Personally, I think the wave of the future is in a system like the Wii, or an idea like XBOX Live Arcade. In both situations, the gamer is given the opportunity to play innovative games. Look at a game like Castle Crashers. That game looks like it's going to kick ass, and it'll probably only cost me $10 or so! Why should I spend $60 on the steaming pile of shit that is Spiderman 3 (PS3, 360) when I can save $50 and have more fun?
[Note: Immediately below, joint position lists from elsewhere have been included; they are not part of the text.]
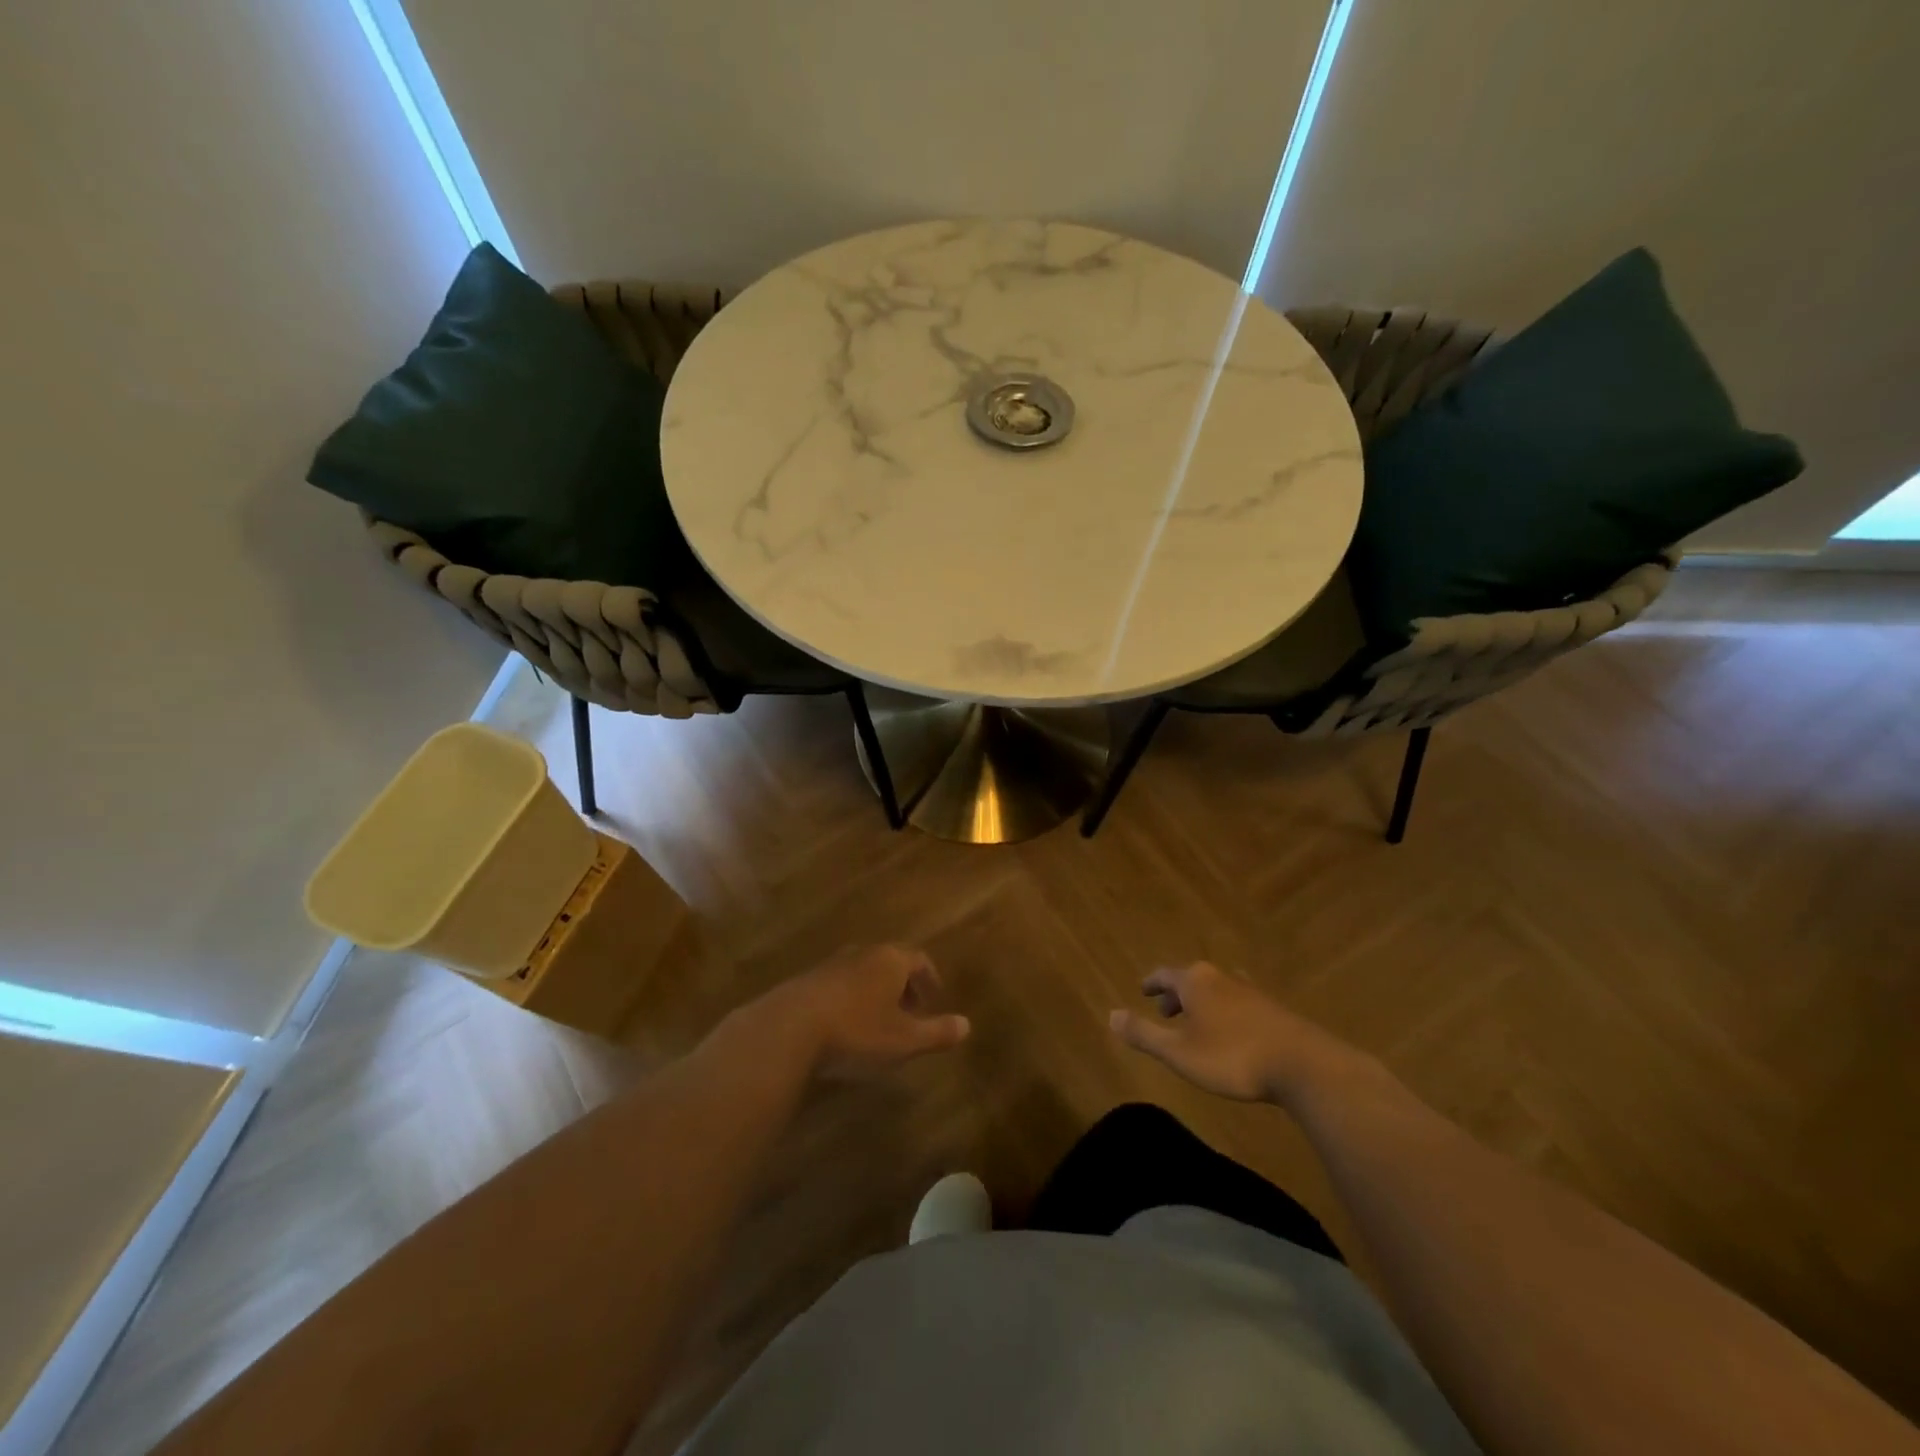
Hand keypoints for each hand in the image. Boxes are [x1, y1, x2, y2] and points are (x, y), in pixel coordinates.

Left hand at [759, 944, 970, 1081]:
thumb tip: (967, 1025)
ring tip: (878, 1021)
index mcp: (890, 960)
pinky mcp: (806, 980)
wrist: (789, 1028)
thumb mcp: (904, 1040)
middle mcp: (863, 953)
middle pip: (890, 961)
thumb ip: (937, 1032)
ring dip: (875, 992)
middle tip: (909, 1012)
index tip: (934, 1000)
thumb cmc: (857, 1031)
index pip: (919, 959)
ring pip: (863, 972)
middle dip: (903, 985)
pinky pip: (839, 984)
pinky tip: (845, 1026)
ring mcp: (831, 964)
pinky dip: (850, 999)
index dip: (929, 979)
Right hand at [1109, 962, 1375, 1105]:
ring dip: (1202, 1004)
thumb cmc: (1232, 1057)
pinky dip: (1225, 1012)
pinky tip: (1232, 1033)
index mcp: (1194, 981)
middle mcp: (1220, 977)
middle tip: (1165, 1012)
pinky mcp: (1272, 1009)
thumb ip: (1144, 1034)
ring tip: (1197, 1024)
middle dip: (1176, 995)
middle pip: (1191, 979)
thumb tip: (1110, 1015)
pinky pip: (1238, 1002)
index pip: (1165, 974)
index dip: (1152, 983)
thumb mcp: (1179, 1053)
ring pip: (1216, 990)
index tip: (1143, 990)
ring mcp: (1250, 990)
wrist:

If the machines keep advancing at this pace (software/hardware), then the independent developer is the guy who gets screwed. The only people that will be able to keep up with the high overhead of making games will be the big three (Sony, Nintendo, Microsoft), and a few third party developers (EA, Ubisoft) that will likely be consumed by one of the companies. Great ideas for games will get squashed due to the high overhead to create such a game. For example, look at the budget for Spore, Will Wright's latest. Yes, it's going to kick ass, but how much would you like to bet that without Will Wright's name on it, this sucker never would have gotten the green light? And without EA's financial backing, would this game even be able to exist?

I want to see people have ideas, and make them work. I want to see the XNA Toolkit become second nature to people that like to have fun, and then they really CAN make their own games. This is where the advancement of console tech needs to stop, or you might as well just buy a computer with an emulator.

At this rate, it'll eventually be cheaper.